▶ [Extrait de page]:
À propos de cette édition

Éditeur
L'Aurore
Titre et numéro de la collection
Écrire
Genre
Science-fiction
Longueur
Novelette
Format
Livre
Pagination
94
Lieu
Montréal
Année de parution
1974
Support
Papier

Résumé/Sommaire

Il y a des initiales ou des pronoms personnels de personnages qui flottent dans des paragraphes tronqués, apparemment raboutés par le seul caprice typographique. On évoque dans le texte Ballard et Bradbury. Il y a un Rigélien à la peau bleue. Il y a quatre pages où un relatif suivi dans le texte évoque la science-fiction (p. 47 à 50), et où l’un des persos déclare : « Que ce soit l’exotisme habituel ou simple fantastique utilisé sciemment (donner sans l’être l’air d’un délire ?) pour plus amples corps étrangers, on laisse de­viner le plus gros du décor. La planète sans qu’elle ne (sic) soit nommée, les instruments de destruction incroyables qui réduisent une page de texte serré en un seul déclic nerveux. » On dit ailleurs : « L’anticipation, la science-fiction, est un terrain suspect » et l’explication : la politique-fiction en particulier justifie des systèmes politiques en les transposant dans l’avenir.

▶ [Lignes]:
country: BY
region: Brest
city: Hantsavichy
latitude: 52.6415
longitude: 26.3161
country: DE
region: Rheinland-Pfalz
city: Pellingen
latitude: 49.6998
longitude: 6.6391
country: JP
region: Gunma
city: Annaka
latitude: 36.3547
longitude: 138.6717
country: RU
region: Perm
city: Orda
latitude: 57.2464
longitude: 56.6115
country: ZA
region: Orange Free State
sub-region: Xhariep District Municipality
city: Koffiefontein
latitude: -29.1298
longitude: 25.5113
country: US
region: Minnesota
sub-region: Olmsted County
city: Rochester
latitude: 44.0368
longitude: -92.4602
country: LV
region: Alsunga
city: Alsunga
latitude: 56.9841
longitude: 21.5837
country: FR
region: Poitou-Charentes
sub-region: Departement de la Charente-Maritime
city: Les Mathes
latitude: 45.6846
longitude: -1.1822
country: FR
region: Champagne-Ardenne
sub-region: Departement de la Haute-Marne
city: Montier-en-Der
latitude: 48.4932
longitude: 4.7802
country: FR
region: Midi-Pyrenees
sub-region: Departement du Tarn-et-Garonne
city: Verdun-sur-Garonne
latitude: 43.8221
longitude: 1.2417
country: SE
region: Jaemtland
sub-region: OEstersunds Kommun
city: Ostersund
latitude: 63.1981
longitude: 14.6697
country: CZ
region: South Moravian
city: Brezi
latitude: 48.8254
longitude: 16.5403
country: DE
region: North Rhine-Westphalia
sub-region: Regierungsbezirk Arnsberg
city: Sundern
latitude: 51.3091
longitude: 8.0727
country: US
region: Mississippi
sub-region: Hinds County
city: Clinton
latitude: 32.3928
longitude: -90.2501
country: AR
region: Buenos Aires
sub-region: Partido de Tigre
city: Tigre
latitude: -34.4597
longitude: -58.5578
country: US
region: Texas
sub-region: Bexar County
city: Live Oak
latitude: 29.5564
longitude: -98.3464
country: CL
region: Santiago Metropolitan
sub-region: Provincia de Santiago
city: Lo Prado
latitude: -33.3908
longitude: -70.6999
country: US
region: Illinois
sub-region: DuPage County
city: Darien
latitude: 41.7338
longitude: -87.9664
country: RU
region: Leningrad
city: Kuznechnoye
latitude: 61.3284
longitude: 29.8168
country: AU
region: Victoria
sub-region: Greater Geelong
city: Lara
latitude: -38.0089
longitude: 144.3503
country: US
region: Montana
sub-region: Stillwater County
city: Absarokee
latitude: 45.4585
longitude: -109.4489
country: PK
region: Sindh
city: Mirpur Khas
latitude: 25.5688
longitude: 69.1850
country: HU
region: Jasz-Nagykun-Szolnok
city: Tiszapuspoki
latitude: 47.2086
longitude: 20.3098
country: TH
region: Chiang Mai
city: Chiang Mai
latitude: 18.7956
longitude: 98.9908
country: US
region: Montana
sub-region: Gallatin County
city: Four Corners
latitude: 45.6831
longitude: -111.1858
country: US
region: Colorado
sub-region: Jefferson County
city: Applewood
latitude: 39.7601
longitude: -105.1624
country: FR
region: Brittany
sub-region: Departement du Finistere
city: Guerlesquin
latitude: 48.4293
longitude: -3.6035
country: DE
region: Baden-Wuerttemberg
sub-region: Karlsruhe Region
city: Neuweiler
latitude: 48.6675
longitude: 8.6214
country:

▶ [Consigne]:
Répondez à ces questions d'après l'extrait de page :
(a) Quel éditeur a publié cette édition, et dans quelle ville ?
(b) Sur quelles pages un passage évoque-t-il la science-fiction ?
(c) De quelle couleur est la peau du Rigélien ?

▶ [Résultat]:
(a) L'Aurore, à Montréal.
(b) De la page 47 à la page 50.
(c) Bleue.